# Goal of the exercise
The expected result is an exact restatement of the data, free of pictures.

# Exercise inputs
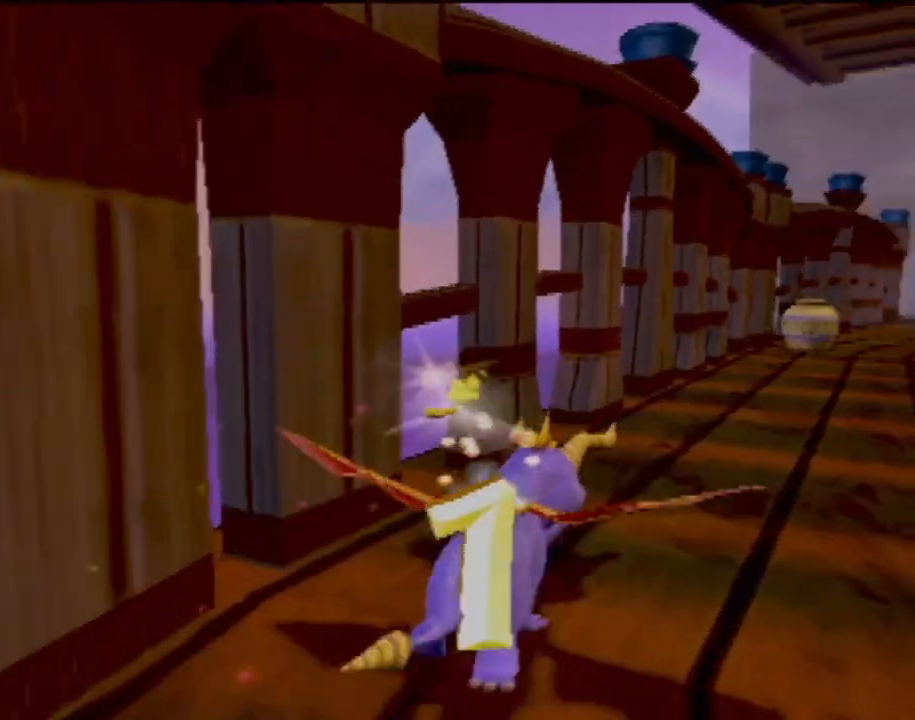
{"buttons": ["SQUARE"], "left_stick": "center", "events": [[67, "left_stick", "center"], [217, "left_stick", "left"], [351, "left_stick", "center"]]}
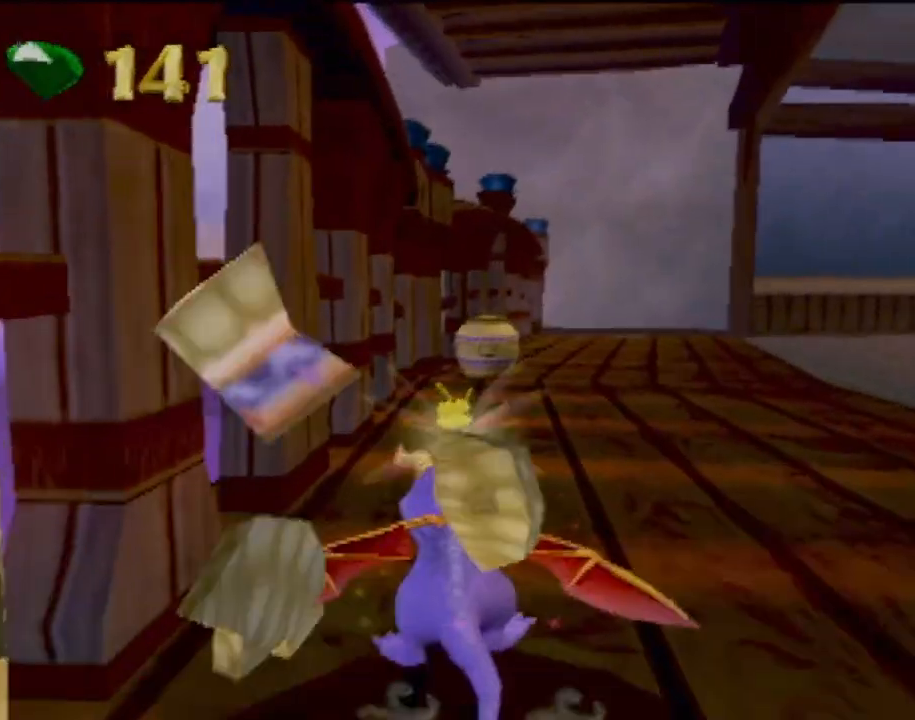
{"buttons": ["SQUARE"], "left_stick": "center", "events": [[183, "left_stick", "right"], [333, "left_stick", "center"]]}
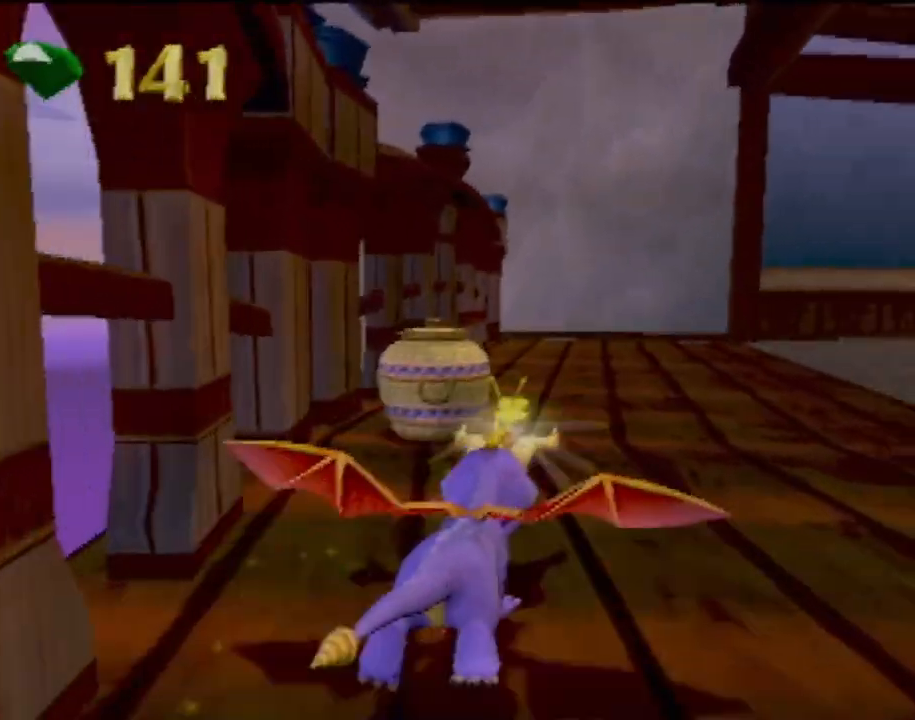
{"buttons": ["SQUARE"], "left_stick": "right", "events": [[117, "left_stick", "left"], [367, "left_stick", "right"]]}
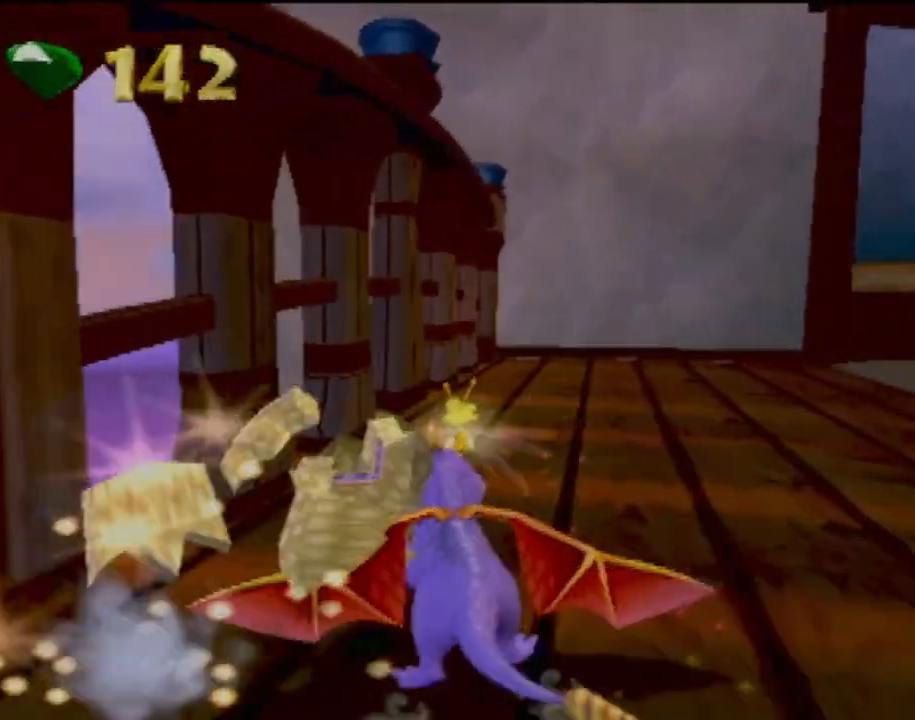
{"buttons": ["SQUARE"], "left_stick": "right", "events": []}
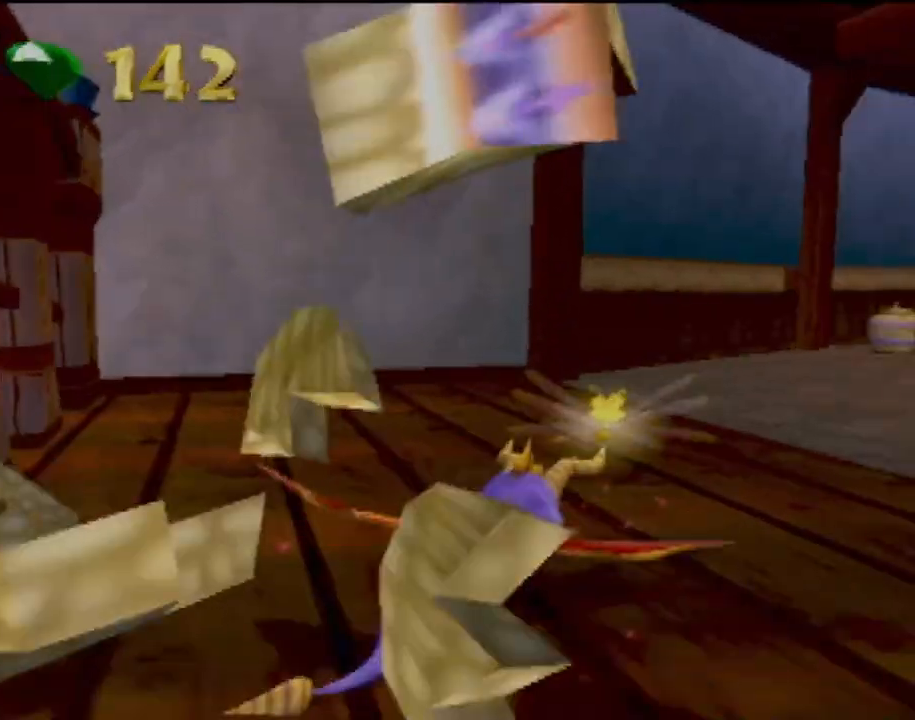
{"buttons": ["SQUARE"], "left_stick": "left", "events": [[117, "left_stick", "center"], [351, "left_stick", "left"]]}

# Task output
{"buttons": ["SQUARE"], "left_stick": "center", "events": [[67, "left_stick", "center"], [217, "left_stick", "left"], [351, "left_stick", "center"]]}
{"buttons": ["SQUARE"], "left_stick": "center", "events": [[183, "left_stick", "right"], [333, "left_stick", "center"]]}
{"buttons": ["SQUARE"], "left_stick": "right", "events": [[117, "left_stick", "left"], [367, "left_stick", "right"]]}
{"buttons": ["SQUARE"], "left_stick": "right", "events": []}
{"buttons": ["SQUARE"], "left_stick": "left", "events": [[117, "left_stick", "center"], [351, "left_stick", "left"]]}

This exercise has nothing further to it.